▶ _Exercise aim_
Retype the material, please. Every line must match.

[Opening Material provided section]

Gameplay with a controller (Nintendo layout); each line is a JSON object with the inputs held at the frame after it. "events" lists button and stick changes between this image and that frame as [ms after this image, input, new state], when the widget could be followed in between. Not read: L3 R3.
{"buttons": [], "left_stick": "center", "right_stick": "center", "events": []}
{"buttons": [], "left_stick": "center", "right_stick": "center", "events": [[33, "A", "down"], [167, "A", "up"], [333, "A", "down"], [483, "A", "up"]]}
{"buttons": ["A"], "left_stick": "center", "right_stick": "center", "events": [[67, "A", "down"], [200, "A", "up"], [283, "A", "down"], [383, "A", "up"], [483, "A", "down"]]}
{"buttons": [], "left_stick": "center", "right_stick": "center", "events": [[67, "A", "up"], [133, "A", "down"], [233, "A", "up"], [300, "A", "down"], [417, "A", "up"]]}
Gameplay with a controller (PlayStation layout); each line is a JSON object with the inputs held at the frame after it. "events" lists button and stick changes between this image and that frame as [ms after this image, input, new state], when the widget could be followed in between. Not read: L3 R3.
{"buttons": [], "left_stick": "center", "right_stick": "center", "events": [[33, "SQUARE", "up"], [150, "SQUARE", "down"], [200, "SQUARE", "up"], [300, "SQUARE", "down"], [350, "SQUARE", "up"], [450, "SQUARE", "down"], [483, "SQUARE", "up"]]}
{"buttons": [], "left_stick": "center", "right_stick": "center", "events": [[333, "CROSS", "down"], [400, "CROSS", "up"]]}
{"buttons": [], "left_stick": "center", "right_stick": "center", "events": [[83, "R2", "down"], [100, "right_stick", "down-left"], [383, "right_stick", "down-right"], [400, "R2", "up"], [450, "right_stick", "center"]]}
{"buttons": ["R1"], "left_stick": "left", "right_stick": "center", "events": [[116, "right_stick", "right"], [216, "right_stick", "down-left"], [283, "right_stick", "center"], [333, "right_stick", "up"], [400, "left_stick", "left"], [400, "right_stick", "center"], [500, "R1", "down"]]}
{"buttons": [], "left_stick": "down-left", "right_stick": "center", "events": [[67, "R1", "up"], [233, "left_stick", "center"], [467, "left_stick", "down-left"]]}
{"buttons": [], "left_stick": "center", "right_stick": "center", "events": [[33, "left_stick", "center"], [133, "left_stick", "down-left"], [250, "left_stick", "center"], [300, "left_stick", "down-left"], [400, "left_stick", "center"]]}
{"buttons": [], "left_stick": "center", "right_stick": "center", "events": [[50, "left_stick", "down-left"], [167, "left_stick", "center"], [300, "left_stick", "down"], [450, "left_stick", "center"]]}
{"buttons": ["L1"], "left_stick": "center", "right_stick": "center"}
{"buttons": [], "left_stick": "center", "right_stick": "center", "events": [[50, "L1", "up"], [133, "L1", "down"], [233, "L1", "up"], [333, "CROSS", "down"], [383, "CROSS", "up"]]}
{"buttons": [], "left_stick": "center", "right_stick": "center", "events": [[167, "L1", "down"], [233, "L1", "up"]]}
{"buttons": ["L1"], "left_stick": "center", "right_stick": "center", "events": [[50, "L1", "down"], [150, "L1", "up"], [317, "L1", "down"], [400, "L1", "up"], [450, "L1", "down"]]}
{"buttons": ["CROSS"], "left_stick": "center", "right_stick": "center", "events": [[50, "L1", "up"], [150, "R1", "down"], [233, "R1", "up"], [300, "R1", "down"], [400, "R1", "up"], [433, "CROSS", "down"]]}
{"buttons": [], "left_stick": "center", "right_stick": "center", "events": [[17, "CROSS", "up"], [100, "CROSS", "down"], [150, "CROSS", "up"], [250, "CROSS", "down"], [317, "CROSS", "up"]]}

[Closing Material provided section]

▶ _Exercise response_
Gameplay with a controller (Nintendo layout); each line is a JSON object with the inputs held at the frame after it. "events" lists button and stick changes between this image and that frame as [ms after this image, input, new state], when the widget could be followed in between. Not read: L3 R3.
{"buttons": [], "left_stick": "center", "right_stick": "center", "events": []}
{"buttons": [], "left_stick": "center", "right_stick": "center", "events": [[33, "A", "down"], [167, "A", "up"], [333, "A", "down"], [483, "A", "up"]]}
{"buttons": ["A"], "left_stick": "center", "right_stick": "center", "events": [[67, "A", "down"], [200, "A", "up"], [283, "A", "down"], [383, "A", "up"], [483, "A", "down"]]}
{"buttons": [], "left_stick": "center", "right_stick": "center", "events": [[67, "A", "up"], [133, "A", "down"], [233, "A", "up"], [300, "A", "down"], [417, "A", "up"]]}
Gameplay with a controller (PlayStation layout); each line is a JSON object with the inputs held at the frame after it. "events" lists button and stick changes between this image and that frame as [ms after this image, input, new state], when the widget could be followed in between. Not read: L3 R3.
{"buttons": [], "left_stick": "center", "right_stick": "center", "events": [[33, "SQUARE", "up"], [150, "SQUARE", "down"], [200, "SQUARE", "up"], [300, "SQUARE", "down"], [350, "SQUARE", "up"], [450, "SQUARE", "down"], [483, "SQUARE", "up"]]}
{"buttons": [], "left_stick": "center", "right_stick": "center", "events": [[333, "CROSS", "down"], [400, "CROSS", "up"]]}
{"buttons": [], "left_stick": "center", "right_stick": "center", "events": [[83, "R2", "down"], [100, "right_stick", "down-left"], [383, "right_stick", "down-right"], [400, "R2", "up"], [450, "right_stick", "center"]]}
{"buttons": ["R1"], "left_stick": "left", "right_stick": "center", "events": [[116, "right_stick", "right"], [216, "right_stick", "down-left"], [283, "right_stick", "center"], [333, "right_stick", "up"], [400, "left_stick", "left"], [400, "right_stick", "center"], [500, "R1", "down"]]}
{"buttons": [], "left_stick": "down-left", "right_stick": "center", "events": [[67, "R1", "up"], [233, "left_stick", "center"], [467, "left_stick", "down-left"]]}
{"buttons": [], "left_stick": "center", "right_stick": "center", "events": [[33, "left_stick", "center"], [133, "left_stick", "down-left"], [250, "left_stick", "center"], [300, "left_stick", "down-left"], [400, "left_stick", "center"]]}
{"buttons": [], "left_stick": "center", "right_stick": "center", "events": [[50, "left_stick", "down-left"], [167, "left_stick", "center"], [300, "left_stick", "down"], [450, "left_stick", "center"]]}
{"buttons": ["L1"], "left_stick": "center", "right_stick": "center"}
{"buttons": [], "left_stick": "center", "right_stick": "center", "events": [[50, "L1", "up"], [133, "L1", "down"], [233, "L1", "up"], [333, "CROSS", "down"], [383, "CROSS", "up"]]}
{"buttons": [], "left_stick": "center", "right_stick": "center", "events": [[167, "L1", "down"], [233, "L1", "up"]]}
{"buttons": ["L1"], "left_stick": "center", "right_stick": "center", "events": [[50, "L1", "down"], [150, "L1", "up"], [317, "L1", "down"], [400, "L1", "up"], [450, "L1", "down"]]}
{"buttons": ["CROSS"], "left_stick": "center", "right_stick": "center", "events": [[50, "L1", "up"], [150, "R1", "down"], [233, "R1", "up"], [300, "R1", "down"], [400, "R1", "up"], [433, "CROSS", "down"]]}
{"buttons": [], "left_stick": "center", "right_stick": "center", "events": [[17, "CROSS", "up"], [100, "CROSS", "down"], [150, "CROSS", "up"], [250, "CROSS", "down"], [317, "CROSS", "up"]]}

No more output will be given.